Laurent Dehors (anches, orgue, Jew’s Harp), Michel Massot (tba, tb), Michel Debrulle (d)

Label / Distribution : De Werf

Après le formidable album du Rêve d’Eléphant Orchestra (voir chronique), la paire Massot-Debrulle s’associe au multi-instrumentiste Laurent Dehors pour un album dont les deux éléments essentiels me semblent être l’humour et la joie. Ils transparaissent presque constamment à travers thèmes et improvisations, surtout celles de Dehors. Ce qui n’empêche ni des morceaux ou des solos exprimant moins de gaieté, mais le bonheur de jouer est toujours évident.

Michel Massot compose la plupart des morceaux ici, ce qui permet de retrouver son style d’écriture si personnel. Il crée des mélodies accrocheuses qui ont l’air de sautiller, d’être littéralement vivantes. En effet, de par leur rythmes, leurs intervalles, mais surtout leur esprit, les morceaux de Michel Massot ont une force vitale très communicative. Dans ses solos, on peut aussi entendre son esprit de compositeur dans leur construction, notamment celui d’ « Un chat sur le toit ».

« Voltigeur » par exemple est très dynamique et dense, avec une mélodie souple qui s’enchaîne de manière remarquable. D’un autre côté, « L’acrobate », que l’on considérer comme étant la ballade de l’album, atteint tout simplement des sommets de beauté dans la lenteur et la délicatesse.

Les morceaux sont relativement courts (de 2.5 à 5 minutes), ce qui favorise l’unicité de chaque solo et ambiance. Les deux morceaux plus longs sont en réalité des suites. « Rêve d’Eléphant » par exemple enchaîne une première partie joyeuse et légère jouée dans un registre aigu, une deuxième partie beaucoup plus lente et lourde jouée dans les graves et se termine avec une troisième partie funky.

Les arrangements exploitent surtout deux possibilités offertes par l’instrumentation du trio : le contrepoint et les vamps. Les thèmes sont souvent étoffés par des contrepoints complexes entre Massot et Dehors, ce qui augmente la densité de la musique.

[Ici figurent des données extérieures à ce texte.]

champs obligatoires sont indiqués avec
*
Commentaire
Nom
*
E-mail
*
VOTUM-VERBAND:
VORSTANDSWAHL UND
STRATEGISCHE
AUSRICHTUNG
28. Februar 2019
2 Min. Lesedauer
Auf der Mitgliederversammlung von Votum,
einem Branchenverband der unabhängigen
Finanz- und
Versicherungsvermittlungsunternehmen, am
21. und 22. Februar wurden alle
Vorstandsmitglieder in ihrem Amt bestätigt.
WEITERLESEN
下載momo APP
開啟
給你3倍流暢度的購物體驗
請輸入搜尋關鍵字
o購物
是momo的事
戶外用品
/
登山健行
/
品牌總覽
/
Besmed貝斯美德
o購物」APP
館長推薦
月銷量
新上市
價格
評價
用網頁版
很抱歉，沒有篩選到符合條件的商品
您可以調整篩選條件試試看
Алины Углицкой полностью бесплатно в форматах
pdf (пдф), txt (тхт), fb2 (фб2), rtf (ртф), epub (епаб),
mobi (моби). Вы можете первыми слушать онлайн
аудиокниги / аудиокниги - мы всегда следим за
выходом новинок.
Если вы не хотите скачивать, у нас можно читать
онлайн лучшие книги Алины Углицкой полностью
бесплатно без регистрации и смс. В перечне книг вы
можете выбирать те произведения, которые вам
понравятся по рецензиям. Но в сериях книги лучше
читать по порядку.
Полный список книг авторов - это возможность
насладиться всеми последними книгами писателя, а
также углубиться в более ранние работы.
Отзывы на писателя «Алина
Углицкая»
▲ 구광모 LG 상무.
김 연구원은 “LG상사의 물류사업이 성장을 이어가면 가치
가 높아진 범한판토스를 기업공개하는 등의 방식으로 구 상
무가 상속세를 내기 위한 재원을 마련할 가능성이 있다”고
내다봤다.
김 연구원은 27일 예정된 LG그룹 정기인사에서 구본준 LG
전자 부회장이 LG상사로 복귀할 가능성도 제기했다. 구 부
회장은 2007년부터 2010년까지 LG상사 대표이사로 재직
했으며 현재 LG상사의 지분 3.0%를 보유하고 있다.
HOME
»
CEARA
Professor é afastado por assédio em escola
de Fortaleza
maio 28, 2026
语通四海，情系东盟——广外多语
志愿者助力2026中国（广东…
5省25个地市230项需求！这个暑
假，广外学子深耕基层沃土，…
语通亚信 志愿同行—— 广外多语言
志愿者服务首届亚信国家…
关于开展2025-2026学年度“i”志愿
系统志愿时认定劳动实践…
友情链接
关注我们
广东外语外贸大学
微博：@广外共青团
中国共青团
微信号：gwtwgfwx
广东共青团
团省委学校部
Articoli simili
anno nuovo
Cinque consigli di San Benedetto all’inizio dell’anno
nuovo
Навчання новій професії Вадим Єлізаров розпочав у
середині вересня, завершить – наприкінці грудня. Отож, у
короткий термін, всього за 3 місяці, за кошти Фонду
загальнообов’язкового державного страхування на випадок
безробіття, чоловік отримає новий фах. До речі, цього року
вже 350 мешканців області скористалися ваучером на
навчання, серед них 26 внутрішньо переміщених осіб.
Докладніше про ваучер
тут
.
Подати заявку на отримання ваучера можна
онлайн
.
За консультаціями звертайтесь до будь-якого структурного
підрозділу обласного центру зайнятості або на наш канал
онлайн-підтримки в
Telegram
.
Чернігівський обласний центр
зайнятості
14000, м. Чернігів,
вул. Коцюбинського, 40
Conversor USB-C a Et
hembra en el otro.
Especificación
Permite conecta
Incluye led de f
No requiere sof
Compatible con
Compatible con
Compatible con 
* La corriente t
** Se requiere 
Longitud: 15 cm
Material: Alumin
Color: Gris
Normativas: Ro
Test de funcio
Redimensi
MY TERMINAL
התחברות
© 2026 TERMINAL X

Durant les solos, l’un ou l’autre assure généralement une ligne de basse répétée au tuba ou à la clarinette basse.

Michel Debrulle participe tout autant à ce dialogue. La résonance de sa grosse caisse de Binche est essentielle à l’atmosphère ou la densité de certains morceaux. De plus, il n’est jamais réduit au rôle de simple accompagnateur, mais commente et soutient toujours le jeu de ses partenaires sur un pied d’égalité.

Laurent Dehors compose trois morceaux. « Silent Way » sonne comme une mantra de moines tibétains. « Félicie » et « Mon petit panaris » sont bourrés d’humour déjanté. Ses improvisations au cours de l’album dénotent fortement un musicien qui joue et qui pense de façon réellement libre : comparez son jeu sur « L’acrobate » et la troisième partie de « Rêve d’Eléphant ».

En l’espace de quelques mois, Michel Massot et Michel Debrulle ont sorti sur le label De Werf deux grands albums qui proposent une musique originale, sophistiquée et enchanteresse, mais qui n’oublie jamais que dans la vie, il faut s’amuser.